Bob Daniel, who represents Chaffin, Light, and their third development partner, David Wilhelm, for the Lift One Lodge – a 114,000-square-foot membership property proposed on the eastern side of South Aspen Street – said the North Carolina project is controlled and funded by a separate entity.
“There is absolutely no inter-connection and there is no cross collateralization,” he said. “All of the [Lift One] partners are funding the required amounts, and have the ability to continue funding the Lift One Lodge.”
Chaffin said Lift One Lodge is backed by a financial institution, as well as private equity from Chaffin Light Associates and the Wilhelm family. He said he has no reason to believe that any of the Lift One funding is in jeopardy.

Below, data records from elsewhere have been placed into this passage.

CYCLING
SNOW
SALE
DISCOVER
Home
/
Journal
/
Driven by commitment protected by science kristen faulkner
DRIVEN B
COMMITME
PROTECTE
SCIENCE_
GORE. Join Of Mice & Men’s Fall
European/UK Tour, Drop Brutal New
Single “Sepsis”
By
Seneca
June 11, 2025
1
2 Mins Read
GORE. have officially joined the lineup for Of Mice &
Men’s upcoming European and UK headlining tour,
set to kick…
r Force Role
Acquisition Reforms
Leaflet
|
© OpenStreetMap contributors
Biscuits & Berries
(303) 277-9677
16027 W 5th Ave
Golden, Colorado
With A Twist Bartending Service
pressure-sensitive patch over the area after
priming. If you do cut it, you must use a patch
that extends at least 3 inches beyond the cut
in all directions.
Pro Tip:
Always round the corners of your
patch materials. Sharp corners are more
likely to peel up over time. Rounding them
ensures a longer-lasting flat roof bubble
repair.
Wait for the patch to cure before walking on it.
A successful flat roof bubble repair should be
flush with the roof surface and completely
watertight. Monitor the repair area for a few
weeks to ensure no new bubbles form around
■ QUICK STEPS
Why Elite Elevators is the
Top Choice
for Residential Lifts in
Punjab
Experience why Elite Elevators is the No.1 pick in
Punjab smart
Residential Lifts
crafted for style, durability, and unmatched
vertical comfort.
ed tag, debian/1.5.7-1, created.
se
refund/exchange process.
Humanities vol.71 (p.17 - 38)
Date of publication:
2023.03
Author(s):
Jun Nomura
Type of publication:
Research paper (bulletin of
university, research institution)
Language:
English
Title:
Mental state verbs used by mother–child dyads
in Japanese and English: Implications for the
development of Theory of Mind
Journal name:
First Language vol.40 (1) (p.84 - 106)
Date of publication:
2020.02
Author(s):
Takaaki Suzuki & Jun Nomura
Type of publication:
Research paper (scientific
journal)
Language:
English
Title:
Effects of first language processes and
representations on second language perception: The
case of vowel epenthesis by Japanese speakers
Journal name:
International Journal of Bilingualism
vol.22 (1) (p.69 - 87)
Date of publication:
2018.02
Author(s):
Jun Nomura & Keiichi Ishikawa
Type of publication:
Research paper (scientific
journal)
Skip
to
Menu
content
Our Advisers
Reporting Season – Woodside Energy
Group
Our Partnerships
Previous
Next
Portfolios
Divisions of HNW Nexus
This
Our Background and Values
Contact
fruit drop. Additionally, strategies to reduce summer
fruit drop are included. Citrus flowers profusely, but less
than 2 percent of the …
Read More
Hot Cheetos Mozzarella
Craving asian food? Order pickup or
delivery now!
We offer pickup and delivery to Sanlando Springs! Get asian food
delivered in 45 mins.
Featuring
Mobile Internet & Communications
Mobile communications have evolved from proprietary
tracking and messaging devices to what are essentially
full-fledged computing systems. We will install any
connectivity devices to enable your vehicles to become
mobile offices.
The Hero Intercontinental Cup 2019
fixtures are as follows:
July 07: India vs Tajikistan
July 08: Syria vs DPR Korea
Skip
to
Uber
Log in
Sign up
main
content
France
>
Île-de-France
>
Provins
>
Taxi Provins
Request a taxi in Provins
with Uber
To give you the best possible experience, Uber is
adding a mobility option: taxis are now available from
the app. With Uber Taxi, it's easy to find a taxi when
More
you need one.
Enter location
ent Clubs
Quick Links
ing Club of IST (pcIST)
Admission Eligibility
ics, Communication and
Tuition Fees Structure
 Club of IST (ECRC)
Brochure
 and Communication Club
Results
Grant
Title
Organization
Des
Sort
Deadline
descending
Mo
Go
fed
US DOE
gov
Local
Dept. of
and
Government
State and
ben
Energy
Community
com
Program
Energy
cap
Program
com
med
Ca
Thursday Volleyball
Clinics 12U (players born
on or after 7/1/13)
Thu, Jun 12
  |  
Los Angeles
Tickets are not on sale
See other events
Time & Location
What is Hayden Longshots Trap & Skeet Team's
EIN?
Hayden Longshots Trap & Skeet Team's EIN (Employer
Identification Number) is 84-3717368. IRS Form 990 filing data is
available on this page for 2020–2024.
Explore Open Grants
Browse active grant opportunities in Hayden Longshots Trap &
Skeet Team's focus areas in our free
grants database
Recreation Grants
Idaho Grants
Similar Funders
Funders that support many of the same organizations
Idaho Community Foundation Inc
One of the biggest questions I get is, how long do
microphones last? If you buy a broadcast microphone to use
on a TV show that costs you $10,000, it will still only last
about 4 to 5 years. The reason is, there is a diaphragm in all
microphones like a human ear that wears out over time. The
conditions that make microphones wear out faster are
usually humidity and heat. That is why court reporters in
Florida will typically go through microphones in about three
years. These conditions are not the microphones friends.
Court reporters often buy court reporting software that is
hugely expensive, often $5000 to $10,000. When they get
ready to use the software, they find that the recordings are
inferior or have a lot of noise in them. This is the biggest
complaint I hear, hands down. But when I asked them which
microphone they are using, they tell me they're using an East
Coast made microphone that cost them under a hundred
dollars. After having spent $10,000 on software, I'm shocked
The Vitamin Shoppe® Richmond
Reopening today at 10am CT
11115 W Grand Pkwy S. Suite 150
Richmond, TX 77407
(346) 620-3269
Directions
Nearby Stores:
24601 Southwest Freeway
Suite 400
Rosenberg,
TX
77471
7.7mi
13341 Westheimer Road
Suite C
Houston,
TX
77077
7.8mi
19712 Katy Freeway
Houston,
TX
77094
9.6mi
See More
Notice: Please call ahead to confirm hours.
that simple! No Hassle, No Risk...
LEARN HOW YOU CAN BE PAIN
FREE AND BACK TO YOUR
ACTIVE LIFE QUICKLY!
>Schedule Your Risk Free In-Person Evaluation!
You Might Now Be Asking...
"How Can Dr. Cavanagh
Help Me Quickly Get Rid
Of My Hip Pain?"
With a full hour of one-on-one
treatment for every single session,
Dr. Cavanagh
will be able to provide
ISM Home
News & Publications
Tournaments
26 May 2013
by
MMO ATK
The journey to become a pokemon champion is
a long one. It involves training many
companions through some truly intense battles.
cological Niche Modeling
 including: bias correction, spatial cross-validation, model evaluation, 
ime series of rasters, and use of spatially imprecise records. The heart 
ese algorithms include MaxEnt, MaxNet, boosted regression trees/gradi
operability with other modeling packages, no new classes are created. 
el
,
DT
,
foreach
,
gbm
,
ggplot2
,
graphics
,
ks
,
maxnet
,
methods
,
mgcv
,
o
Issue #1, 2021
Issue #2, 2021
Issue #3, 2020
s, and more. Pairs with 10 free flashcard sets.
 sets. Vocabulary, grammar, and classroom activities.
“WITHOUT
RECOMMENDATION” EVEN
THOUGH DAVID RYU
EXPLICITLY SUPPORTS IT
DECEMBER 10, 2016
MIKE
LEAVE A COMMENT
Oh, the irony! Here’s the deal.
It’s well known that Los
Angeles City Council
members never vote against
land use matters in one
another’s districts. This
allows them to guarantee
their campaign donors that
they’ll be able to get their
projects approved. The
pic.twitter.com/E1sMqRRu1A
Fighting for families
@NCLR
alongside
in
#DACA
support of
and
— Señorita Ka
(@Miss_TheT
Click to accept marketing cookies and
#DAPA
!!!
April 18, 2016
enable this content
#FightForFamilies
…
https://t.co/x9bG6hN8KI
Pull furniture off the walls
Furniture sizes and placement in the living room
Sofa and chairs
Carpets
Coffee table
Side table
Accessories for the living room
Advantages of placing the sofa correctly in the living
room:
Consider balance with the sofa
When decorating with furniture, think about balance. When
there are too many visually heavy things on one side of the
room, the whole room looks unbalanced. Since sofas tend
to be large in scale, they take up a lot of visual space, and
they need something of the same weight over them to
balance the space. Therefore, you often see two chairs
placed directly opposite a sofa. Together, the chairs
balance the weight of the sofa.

Chaffin and Light have been working together since 1969, and became business partners in 1978 when they first began to develop Snowmass Village. They’ve since done eco-friendly golf course and real estate developments in the Southeast and in the Roaring Fork Valley, including the Roaring Fork Club in Basalt.
“I’ve been at this for 41 years and the last 14 or 15 months have easily been the most challenging,” Chaffin said. “It’s the toughest global economy ever.”
Across the street from the Lift One Lodge site is the proposed Lodge at Aspen Mountain, which is being represented by local developer John Sarpa.
The development company that controls the project, Aspen Land Fund II, filed for Chapter 11 Bankruptcy last month. When the note came due in September, Sarpa and his partners learned that Alpine Bank had entered into a contract with an unknown third party to sell its loan on the project even though Aspen Land Fund II had been in negotiations to extend the terms of the note.
As a result, Aspen Land Fund II was forced to file for bankruptcy protection in an attempt to prevent the loan from being acquired.
Partners within the development company are currently renegotiating their $22 million loan with Alpine Bank for the property it owns on South Aspen Street.